**CONSIGNE A**
Réécris les lignes placées après le texte, de la toute première jusqu'à celle qui contient "order: Diptera" incluse, en remplaçant "phylum" par "embranchement" sans rien changer d'autre.

**EXTRAIT**
'''

Mario Bava appose sa signature élégante et baroque aux images, semblant conforter le spectateur dans l'idée que cette nouvelle création ressemblera aux autres ... pour mieux tromper son monde et surprendre ensuite.

L'agonie grotesque de la vieille comtesse puis l'exécution giallesque de son mari, introduisent déjà une rupture de ton, une dureté mèlée d'humour noir qui ne va pas cesser de croître!




Et si l'oeuvre arbore une plastique irréprochable, si elle dénote toujours le sens aigu de la mise en scène et des décors de son réalisateur (le night-club désaffecté aux murs de bois tressé ; les appartements design et psychédéliques de Frank et de sa maîtresse ; la maison "rustique" de la voyante et de l'entomologiste ...) et si les couleurs éclatent (la voiture jaune des jeunes gens au milieu des myosotis ; ces nuits bleutées ; bruns, rouges, verts ...) c'est désormais sans affèterie ni cette profusion habituelle d'accessoires et d'enluminures.


Bava privilégie les espaces, les volumes, un environnement réaliste et contemporain et les extérieurs suffisament intrigants de cette baie à leur remplissage et à la surcharge. Nette, directe et lisible, la direction artistique se fait, ici, bien plus tranchée et tournée vers l'essentiel.

L'impact des meurtres ne s'en trouve que renforcé : crus, brutaux et presque triviaux dans leur soulignement gore, ils affectent une dureté de ton qui rejoint celle du propos. Serpe qui égorge ou qui se fiche dans le visage d'un malheureux ; lance qui transperce les corps de deux amants en pleine jouissance ; étranglements, empalements, décapitation, coups de couteau ou de ciseaux ... La mort est frontale, violente, sanglante, horrible, et détaillée sans détours en gros plans.

'''

**CONSIGNE B**
Résume en deux phrases l'extrait consacré à Mario Bava.

**LIGNES PRÉSENTÉES**
'''

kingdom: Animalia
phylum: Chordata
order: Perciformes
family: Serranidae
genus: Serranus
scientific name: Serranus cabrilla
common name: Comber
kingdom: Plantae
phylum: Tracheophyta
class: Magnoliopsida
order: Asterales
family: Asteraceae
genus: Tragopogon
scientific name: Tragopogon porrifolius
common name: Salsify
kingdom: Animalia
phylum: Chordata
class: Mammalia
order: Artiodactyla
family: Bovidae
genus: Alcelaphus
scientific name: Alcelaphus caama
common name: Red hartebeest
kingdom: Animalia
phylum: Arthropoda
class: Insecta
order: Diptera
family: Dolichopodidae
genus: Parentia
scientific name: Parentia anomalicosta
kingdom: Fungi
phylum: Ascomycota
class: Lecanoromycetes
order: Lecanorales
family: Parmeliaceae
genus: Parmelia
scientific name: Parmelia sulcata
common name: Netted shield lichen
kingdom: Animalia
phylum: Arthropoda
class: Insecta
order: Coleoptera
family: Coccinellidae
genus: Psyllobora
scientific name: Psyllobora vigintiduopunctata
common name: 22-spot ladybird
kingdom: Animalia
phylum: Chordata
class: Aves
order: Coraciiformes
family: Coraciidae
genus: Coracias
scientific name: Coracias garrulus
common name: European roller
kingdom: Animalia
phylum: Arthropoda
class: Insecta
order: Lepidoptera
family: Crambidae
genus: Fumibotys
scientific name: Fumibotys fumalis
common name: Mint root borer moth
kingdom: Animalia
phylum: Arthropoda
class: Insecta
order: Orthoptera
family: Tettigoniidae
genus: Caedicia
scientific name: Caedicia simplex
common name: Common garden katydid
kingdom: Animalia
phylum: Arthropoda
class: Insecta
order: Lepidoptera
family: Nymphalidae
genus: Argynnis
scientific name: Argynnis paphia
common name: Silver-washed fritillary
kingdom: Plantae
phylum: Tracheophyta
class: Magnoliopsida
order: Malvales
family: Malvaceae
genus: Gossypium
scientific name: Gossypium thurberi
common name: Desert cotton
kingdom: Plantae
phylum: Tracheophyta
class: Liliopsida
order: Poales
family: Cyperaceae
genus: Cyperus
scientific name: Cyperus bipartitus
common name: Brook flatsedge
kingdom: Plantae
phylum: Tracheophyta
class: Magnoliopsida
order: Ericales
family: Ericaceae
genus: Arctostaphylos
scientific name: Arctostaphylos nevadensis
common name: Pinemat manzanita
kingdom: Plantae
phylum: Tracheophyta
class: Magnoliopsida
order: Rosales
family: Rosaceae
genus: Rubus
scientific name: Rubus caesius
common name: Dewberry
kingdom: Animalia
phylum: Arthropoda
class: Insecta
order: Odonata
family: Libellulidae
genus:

'''

**RÉSULTAT A**
kingdom: Animalia
embranchement: Chordata
order: Perciformes
family: Serranidae
genus: Serranus
scientific name: Serranus cabrilla
common name: Comber
kingdom: Plantae
embranchement: Tracheophyta
class: Magnoliopsida
order: Asterales
family: Asteraceae
genus: Tragopogon
scientific name: Tragopogon porrifolius
common name: Salsify
kingdom: Animalia
embranchement: Chordata
class: Mammalia
order: Artiodactyla
family: Bovidae
genus: Alcelaphus
scientific name: Alcelaphus caama
common name: Red hartebeest
kingdom: Animalia
embranchement: Arthropoda
class: Insecta
order: Diptera

**RÉSULTAT B**
Mario Bava laisse croire au spectateur que cette œuvre ressemblera aux autres pour mieux le surprendre. Ses décors restent soignés et ses couleurs éclatantes, mais sa direction artistique, plus nette et tournée vers l'essentiel, renonce à la profusion d'accessoires et renforce l'impact de meurtres crus et brutaux, montrés sans détours en gros plans.